Monday, March 2, 2015

Another Kind of Monopoly

Back in the 1990s and early 2000s, Microsoft ruled personal computing with market share. At their peak around 2004, more than 90% of personal computing devices ran some variant of Windows. Even before this, they wielded enormous influence. It took a long time to topple Microsoft from the top of the stack. All during this time I was a staunch Macintosh supporter. I felt that this sort of monopolistic market was unnatural -- that consumers would be better supported in a market with three or four major competitors, rather than just one.

I happened to catch this short blog article referenced from the Stocks app on my iPhone under AAPL. It states that Apple has captured 88.7% of the profits from the Forth Quarter 2014 Smartphone sales. Apple has no where near 80+% of the Smartphone market share --  nearly 20% in Q4 2014, but more typically around 15%.

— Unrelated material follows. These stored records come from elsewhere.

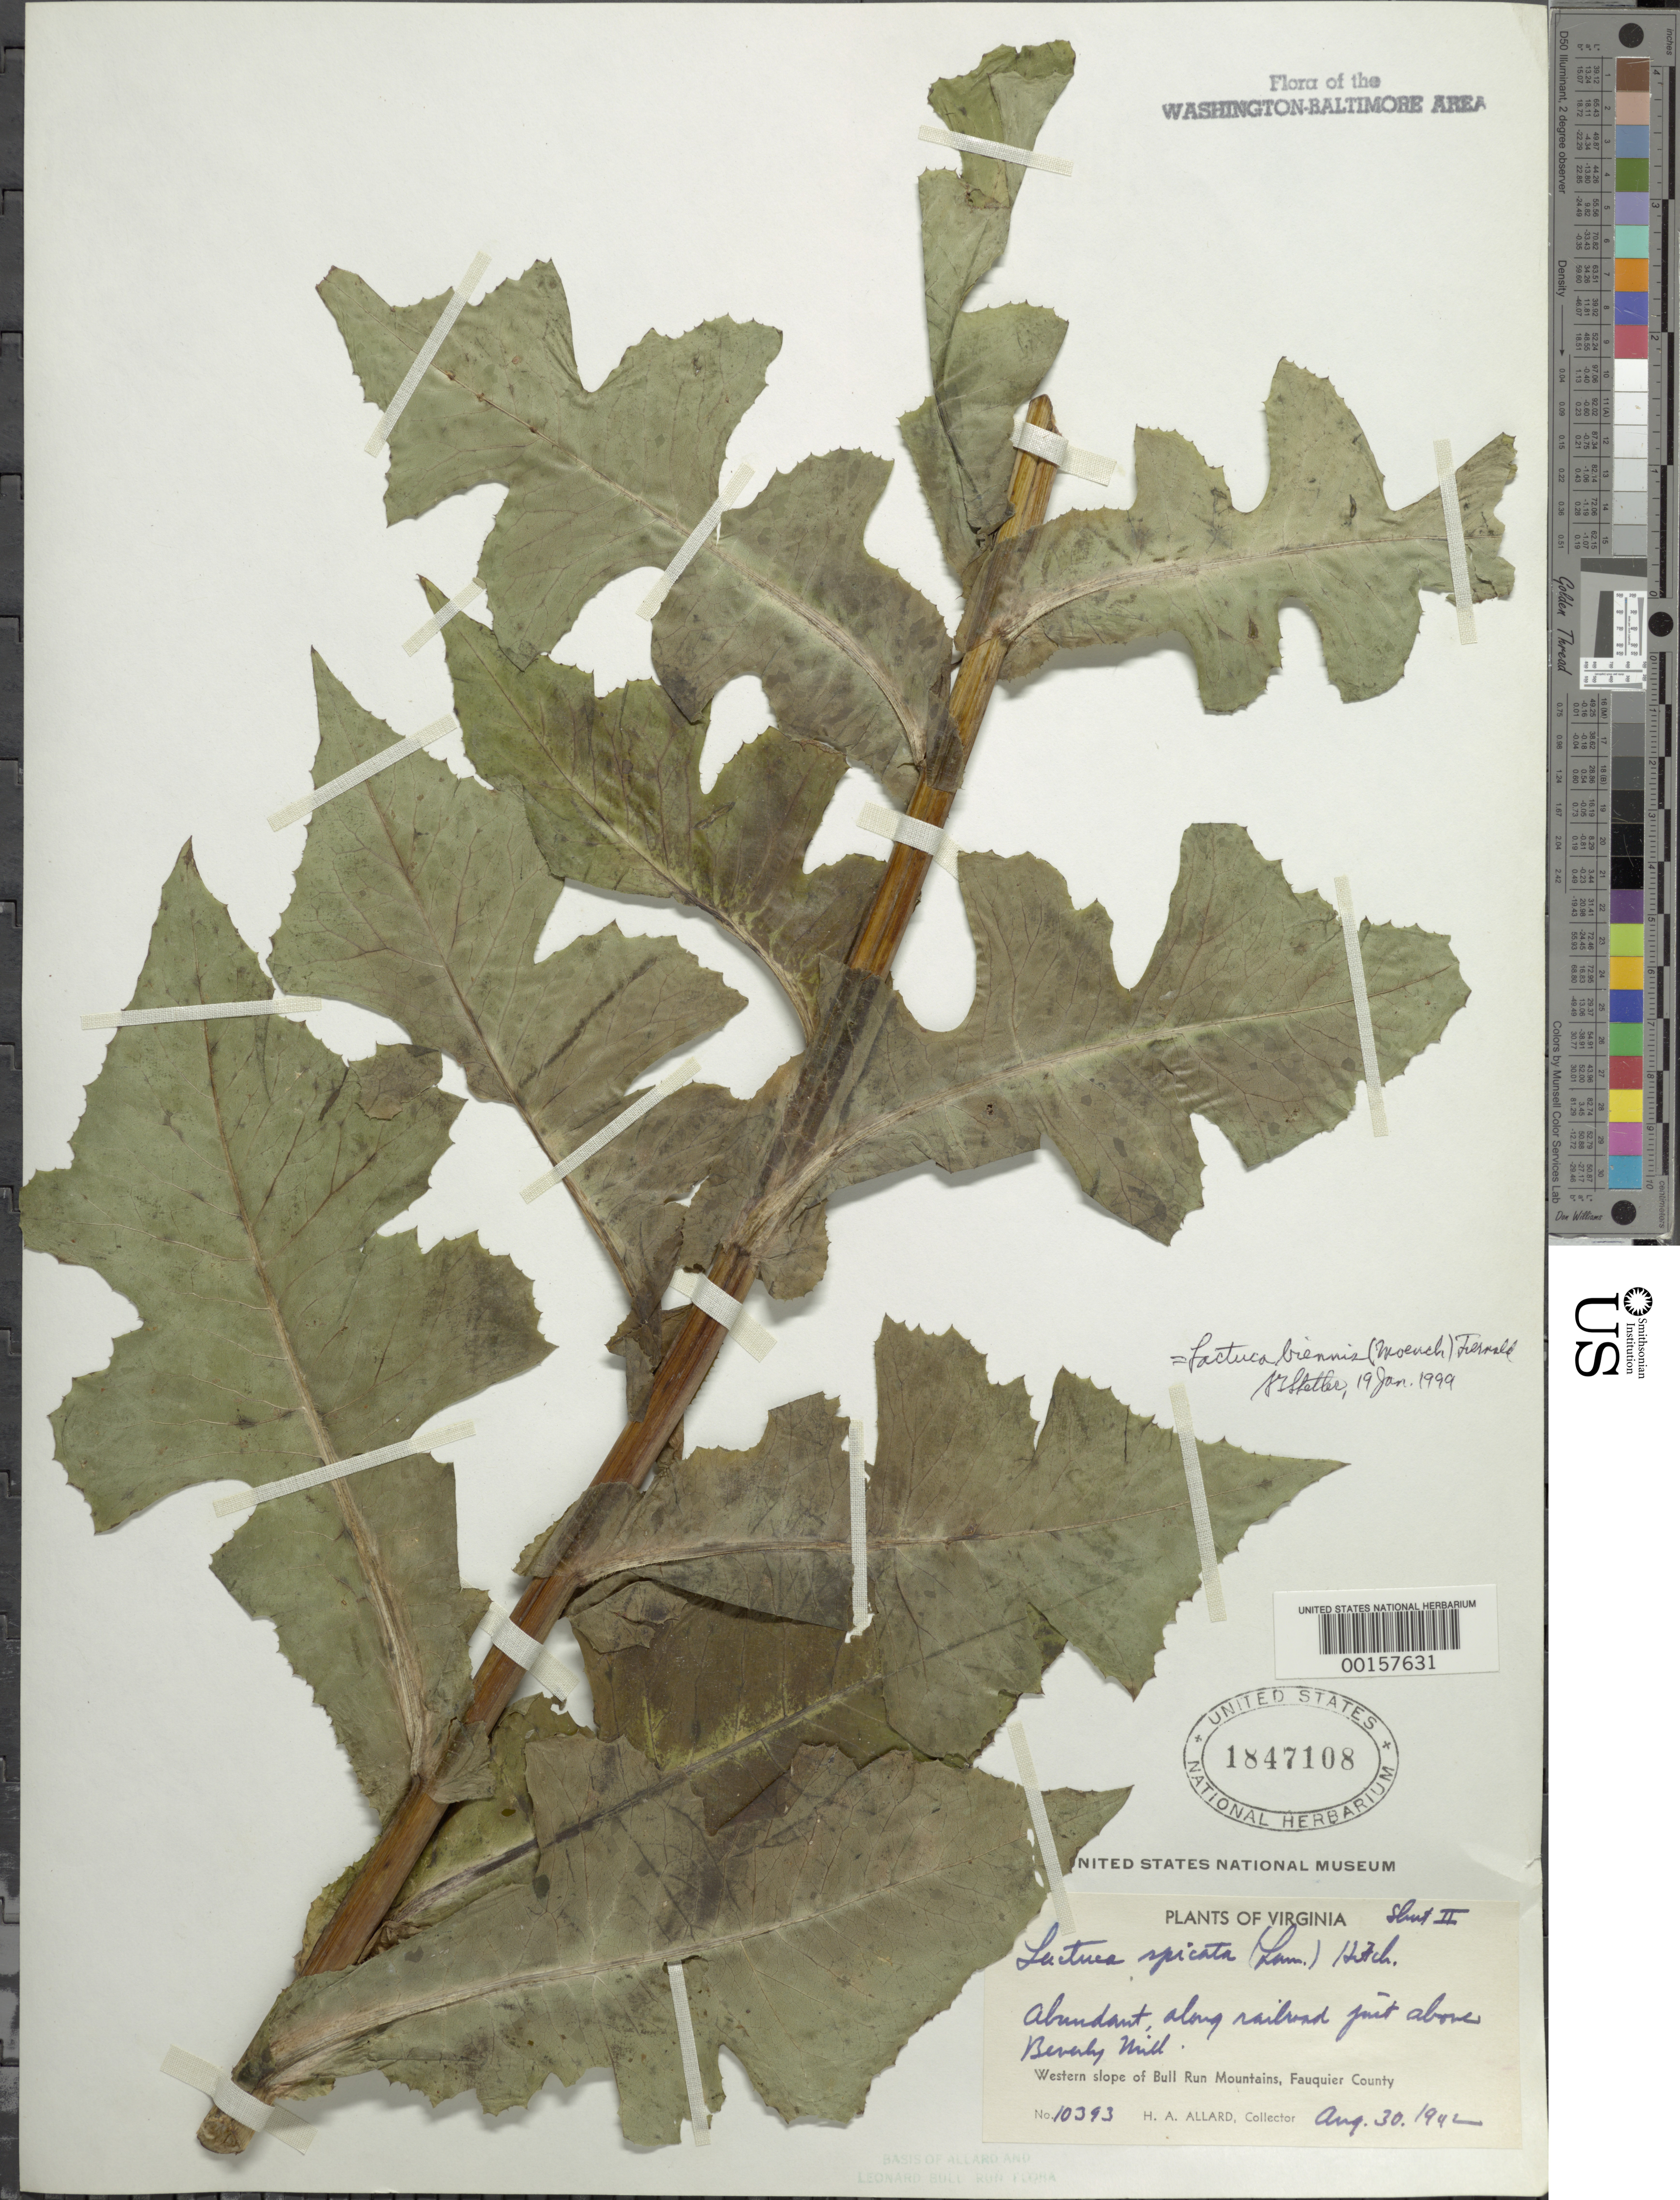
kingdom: Plantae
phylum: Tracheophyta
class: Magnoliopsida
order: Asterales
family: Asteraceae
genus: Lactuca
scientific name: Lactuca biennis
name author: (Moench) Fernald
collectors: H. A. Allard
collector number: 10393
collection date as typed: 30 Aug 1942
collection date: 1942-08-30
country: United States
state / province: Virginia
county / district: Fauquier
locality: Above Beverley Mill western slope of Bull Run Mountains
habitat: Railroad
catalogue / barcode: US 1847108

Seems this is another kind of monopoly -- not of share, but of profits. Google Android captured the remaining  11.3% of the profits, and other vendors lost money.

I'm not sure how I feel about this. It doesn't have the permanence that Microsoft seemed to have in the late 90s, since profits can change from quarter to quarter. But, unlike Microsoft, Apple seems to be in a mode where it is continuously re-inventing itself. And with the Smartphone cash cow, it has plenty of resources to do so.

And yet, Microsoft's hegemony wasn't permanent either -- the market eventually pivoted out from under them. I wonder where the market will pivot next.